Reinsurance is expensive, if we bought less reinsurance clearly, it would benefit us in the short-term, but as I’ve indicated earlier, this is a very active season. It’s we’re fortunate that none of these hit Florida. Our capital of the four publicly held companies in the state of Florida were – we’re putting 8% of our book value, this is based on second quarter numbers when these decisions were made. We’re putting 8% of our book value as a retention.

The other companies wanted that about 16%, ones that about 33% and ones that about 60%. We think that’s a very high levels of risk and our goal is the long-term viability and long-term strength for our policyholders and our shareholders and we think that our reinsurance program while expensive, it’s critical to our long-term success. And really the reason that we struggle with that in the past has been an adequate rate.

We’ve sharpened our underwriting much tighter because of that inadequate rate, and the reinsurance market has stabilized but we’ve not skimmed on that reinsurance. In terms of managing our reinsurance, our need for reinsurance and I don’t want to get too technical, but basically over the last 18 months it has been flat. In other words, it’s been around 200 – roughly 280 million and it really hasn’t moved. But in the mean time, we’ve added about 20 million of premium. We’ve gone from about 57 million to 77 million in our voluntary book and what’s important about that is we’ve been able to add a significant amount of premium to our book of business without increasing our reinsurance cost need, so that that’s important. So we feel that we manage our business well and there has been a lot of challenges with the mitigation credits and the erosion of premium.

Our mitigation credits, you go back 18 months, reduced our premium of about 28% that’s significant. I don’t know many businesses that can take that kind of hit of having a 28% reduction in their top line premium revenue and not have that impact. So we fully have addressed that we’ve reacted to that and our own underwriting. I’m confident that the business that we’re performing much, much better and clearly we’re heading in the right direction.

So with that, Pete and I will be happy to open it up to questions.

Question-and-Answer Session


Thank you. (Operator Instructions) And our first question comes from William Myers from Miller Asset Management.

William Myers – Miller Asset Management

Hi, thanks for taking question. You – I think you said your losses for this quarter were less than a year ago, and I am wondering whether – whether the losses this quarter could be modeled as a long-term average already you would think that they would be above or below average.

Michael Braun

Well, I would say that what – really what changing is, is with the return of adequate premium as we get closer. Our loss in LAE comes down significantly. When we had the erosion of premium and that happened rather quickly at the end of ‘08 and early ‘09, basically just basic the numeric denominator where that denominator decreases it really spiked our percentages varied at excessively. So we’re seeing a pattern back to more normal non-cat losses lost in the LAE.

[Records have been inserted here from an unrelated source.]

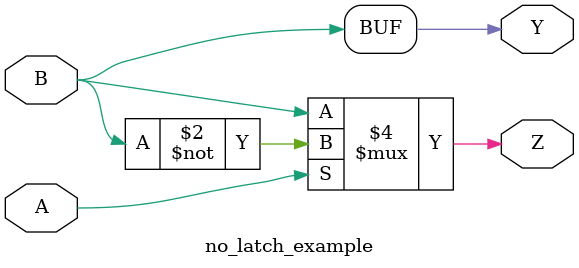
<source format=v>
module no_latch_example(A,B,Y,Z); 
   input  A,B;  
   output Y,Z; 
   reg    Y,Z; 

   always@(A or B)
   begin: p1 
     if (A)
        begin
           Y = B;
           Z = ~ B;
        end
     else 
        begin
           Y = B;
           Z = B;
        end  
     end 
						
endmodule      

</source>
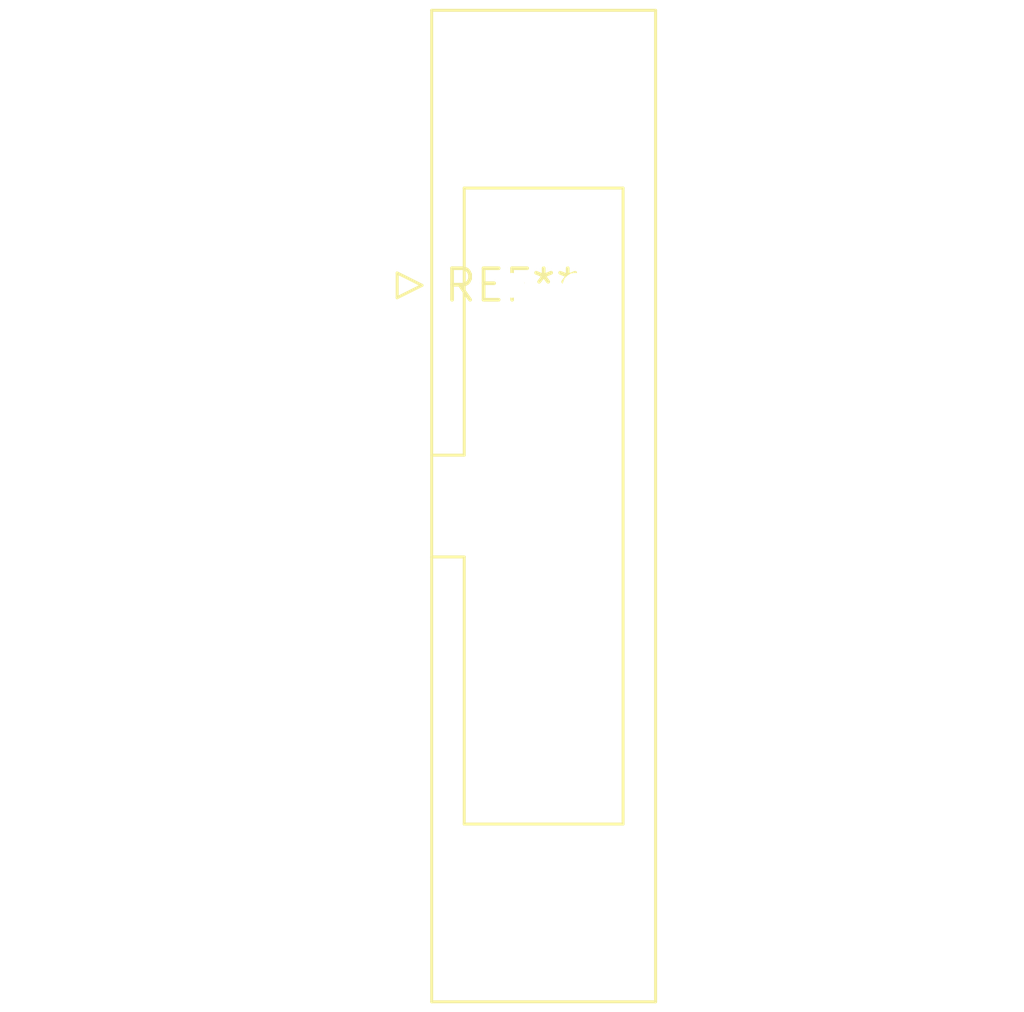
<source format=kicad_pcb>
(kicad_pcb (version 20240108) (generator pcbnew)

  (general
    (thickness 1.6)
  )

  (paper "A4")
  (layers
    (0 "F.Cu" signal)
    (31 "B.Cu" signal)
    (32 "B.Adhes" user "B.Adhesive")
    (33 "F.Adhes" user "F.Adhesive")
    (34 "B.Paste" user)
    (35 "F.Paste" user)
    (36 "B.SilkS" user "B.Silkscreen")
    (37 "F.SilkS" user "F.Silkscreen")
    (38 "B.Mask" user)
    (39 "F.Mask" user)
    (40 "Dwgs.User" user "User.Drawings")
    (41 "Cmts.User" user "User.Comments")
    (42 "Eco1.User" user "User.Eco1")
    (43 "Eco2.User" user "User.Eco2")
    (44 "Edge.Cuts" user)
    (45 "Margin" user)
    (46 "B.CrtYd" user "B.Courtyard")
    (47 "F.CrtYd" user "F.Courtyard")
    (48 "B.Fab" user)
    (49 "F.Fab" user)
    (50 "User.1" user)
    (51 "User.2" user)
    (52 "User.3" user)
    (53 "User.4" user)
    (54 "User.5" user)
    (55 "User.6" user)
    (56 "User.7" user)
    (57 "User.8" user)
    (58 "User.9" user)
  )

  (setup
    (pad_to_mask_clearance 0)
    (pcbplotparams
      (layerselection 0x00010fc_ffffffff)
      (plot_on_all_layers_selection 0x0000000_00000000)
      (disableapertmacros false)
      (usegerberextensions false)
      (usegerberattributes false)
      (usegerberadvancedattributes false)
      (creategerberjobfile false)
      (dashed_line_dash_ratio 12.000000)
      (dashed_line_gap_ratio 3.000000)
      (svgprecision 4)
      (plotframeref false)
      (viasonmask false)
      (mode 1)
      (useauxorigin false)
      (hpglpennumber 1)
      (hpglpenspeed 20)
      (hpglpendiameter 15.000000)
      (dxfpolygonmode false)
      (dxfimperialunits false)
      (dxfusepcbnewfont false)
      (psnegative false)
      (psa4output false)
      (plotreference false)
      (plotvalue false)
      (plotinvisibletext false)
      (sketchpadsonfab false)
      (subtractmaskfromsilk false)
      (outputformat 1)
      (mirror false)
      (drillshape 1)
      (scaleselection 1)
      (outputdirectory "")
    )
  )

  (net 0 "")

  (footprint "IDC-Header_2x08_P2.54mm_Latch_Vertical" (layer "F.Cu") (at 0 0))

)

</source>
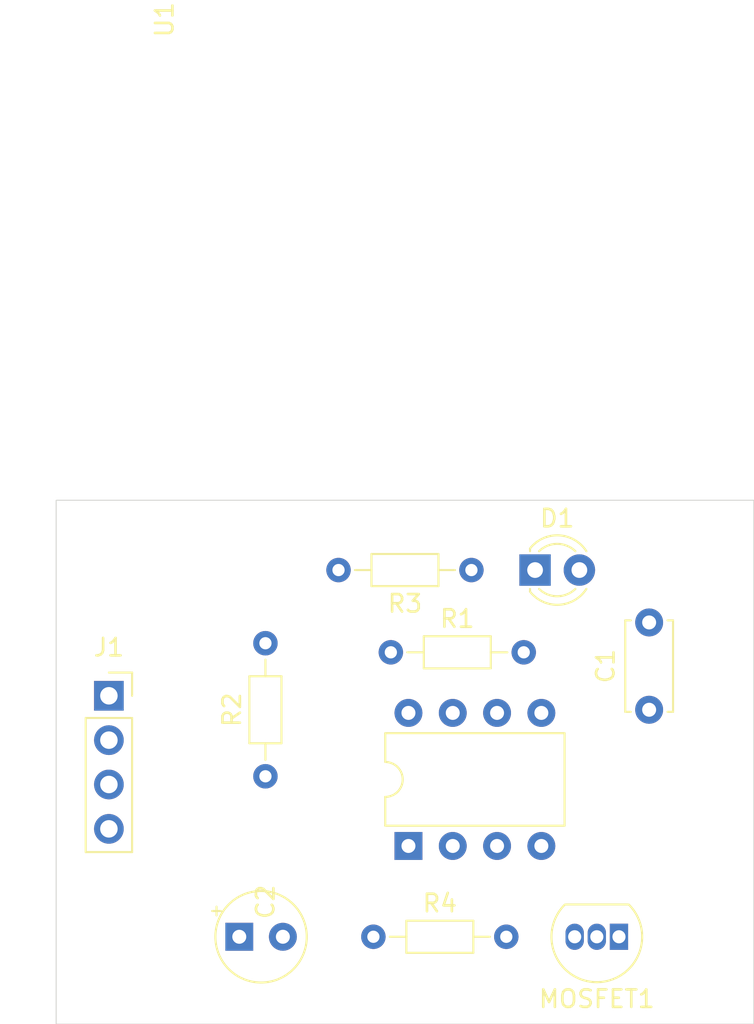
<source format=kicad_pcb>
(kicad_pcb
	(version 20240108)
	(generator "pcbnew")
	(generator_version "8.0")
	(general
		(thickness 1.6)
		(legacy_teardrops no)
	)
	(paper "A4")
	(layers
		(0 "F.Cu" signal)
		(31 "B.Cu" signal)
		(32 "B.Adhes" user "B.Adhesive")
		(33 "F.Adhes" user "F.Adhesive")
		(34 "B.Paste" user)
		(35 "F.Paste" user)
		(36 "B.SilkS" user "B.Silkscreen")
		(37 "F.SilkS" user "F.Silkscreen")
		(38 "B.Mask" user)
		(39 "F.Mask" user)
		(40 "Dwgs.User" user "User.Drawings")
		(41 "Cmts.User" user "User.Comments")
		(42 "Eco1.User" user "User.Eco1")
		(43 "Eco2.User" user "User.Eco2")
		(44 "Edge.Cuts" user)
		(45 "Margin" user)
		(46 "B.CrtYd" user "B.Courtyard")
		(47 "F.CrtYd" user "F.Courtyard")
		(48 "B.Fab" user)
		(49 "F.Fab" user)
		(50 "User.1" user)
		(51 "User.2" user)
		(52 "User.3" user)
		(53 "User.4" user)
		(54 "User.5" user)
		(55 "User.6" user)
		(56 "User.7" user)
		(57 "User.8" user)
		(58 "User.9" user)
	)
	(setup
		(pad_to_mask_clearance 0)
		(allow_soldermask_bridges_in_footprints no)
		(pcbplotparams
			(layerselection 0x00010fc_ffffffff)
			(plot_on_all_layers_selection 0x0000000_00000000)
			(disableapertmacros no)
			(usegerberextensions no)
			(usegerberattributes yes)
			(usegerberadvancedattributes yes)
			(creategerberjobfile yes)
			(dashed_line_dash_ratio 12.000000)
			(dashed_line_gap_ratio 3.000000)
			(svgprecision 4)
			(plotframeref no)
			(viasonmask no)
			(mode 1)
			(useauxorigin no)
			(hpglpennumber 1)
			(hpglpenspeed 20)
			(hpglpendiameter 15.000000)
			(pdf_front_fp_property_popups yes)
			(pdf_back_fp_property_popups yes)
			(dxfpolygonmode yes)
			(dxfimperialunits yes)
			(dxfusepcbnewfont yes)
			(psnegative no)
			(psa4output no)
			(plotreference yes)
			(plotvalue yes)
			(plotfptext yes)
			(plotinvisibletext no)
			(sketchpadsonfab no)
			(subtractmaskfromsilk no)
			(outputformat 1)
			(mirror no)
			(drillshape 1)
			(scaleselection 1)
			(outputdirectory "")
		)
	)
	(net 0 "")
	(net 1 "GND")
	(net 2 "Net-(U1-CV)")
	(net 3 "THR")
	(net 4 "Net-(D1-A)")
	(net 5 "OUT1")
	(net 6 "OUT2")
	(net 7 "VCC")
	(net 8 "DIS")
	(footprint "Capacitor_THT:C_Disc_D5.0mm_W2.5mm_P5.00mm" (layer "F.Cu") (at 116 65 90))
	(footprint "Package_TO_SOT_THT:TO-92_Inline" (layer "F.Cu") (at 114.27 78 180))
	(footprint "Package_DIP:DIP-8_W7.62mm" (layer "F.Cu") (at 102.2 72.8 90))
	(footprint "Resistor_THT:R_Axial_DIN0204_L3.6mm_D1.6mm_P7.62mm_Horizontal" (layer "F.Cu") (at 105.81 57 180))
	(footprint "Connector_PinSocket_2.54mm:PinSocket_1x04_P2.54mm_Vertical" (layer "F.Cu") (at 85.025 64.2))
	(footprint "LED_THT:LED_D3.0mm" (layer "F.Cu") (at 109.46 57))
	(footprint "Capacitor_THT:CP_Radial_Tantal_D5.0mm_P2.50mm" (layer "F.Cu") (at 92.5 78))
	(footprint "Resistor_THT:R_Axial_DIN0204_L3.6mm_D1.6mm_P7.62mm_Horizontal" (layer "F.Cu") (at 101.19 61.71))
	(footprint "Resistor_THT:R_Axial_DIN0204_L3.6mm_D1.6mm_P7.62mm_Horizontal" (layer "F.Cu") (at 94 68.81 90))
	(footprint "Resistor_THT:R_Axial_DIN0204_L3.6mm_D1.6mm_P7.62mm_Horizontal" (layer "F.Cu") (at 100.19 78))
	(gr_rect
		(start 82 53)
		(end 122 83)
		(stroke
			(width 0.05)
			(type default)
		)
		(fill none)
		(layer "Edge.Cuts")
		(uuid "a7a8e55f-96b3-460e-b766-08e9aa52851c")
	)
)

</source>
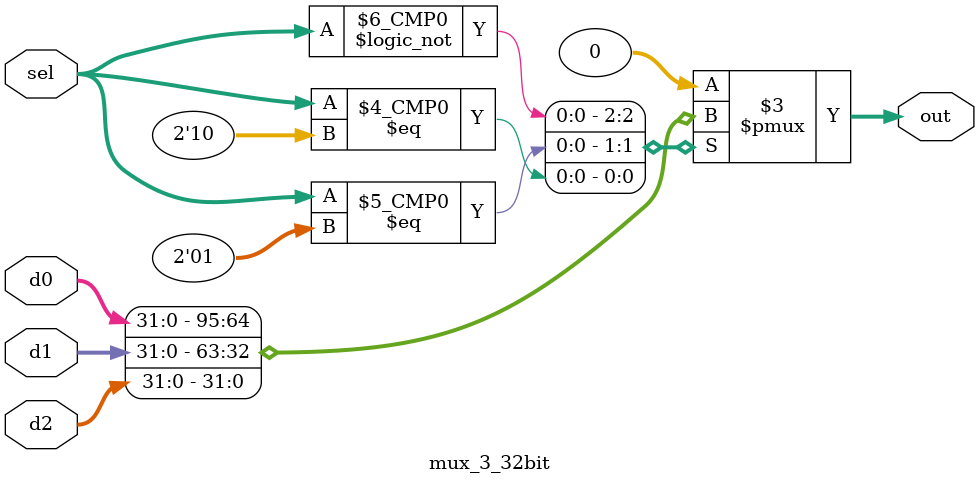
<source format=v>
module mux_3_32bit(
    input [31:0] d0,
    input [31:0] d1,
    input [31:0] d2,
    input [1:0] sel,          // 2-bit select (values: 00, 01, 10)
    output reg [31:0] out
);
    always @(*) begin
        case(sel)
            2'b00: out = d0;
            2'b01: out = d1;
            2'b10: out = d2;
            default: out = 32'h0; // unused case (sel=11)
        endcase
    end
endmodule


</source>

William Myers – Miller Asset Management

Okay. I guess that’s it from me. I’ll go back in the queue. Thanks.

Michael Braun

Thank you for your call. Thank you for your question.


(Operator Instructions) And sir, I’m sorry no questions in the queue.

Michael Braun

All right. Well, we appreciate that we had the one call in but we appreciate all the people that are listening and you better at a later time. Pete and I are always available and our contact information is out there, but we go through, we’ve went through another hurricane season and we once again a big expense that we had is the reinsurance. We think we model that very well and we have adequate protection and also we just really concentrate on the basic which is solid underwriting. So our objective is long-term value and that’s what we’re working. So we thank everyone for their questions and for listening in. If you have any questions please call us. Thank you.


Ladies and gentlemen, thank you for your participation in today’s conference.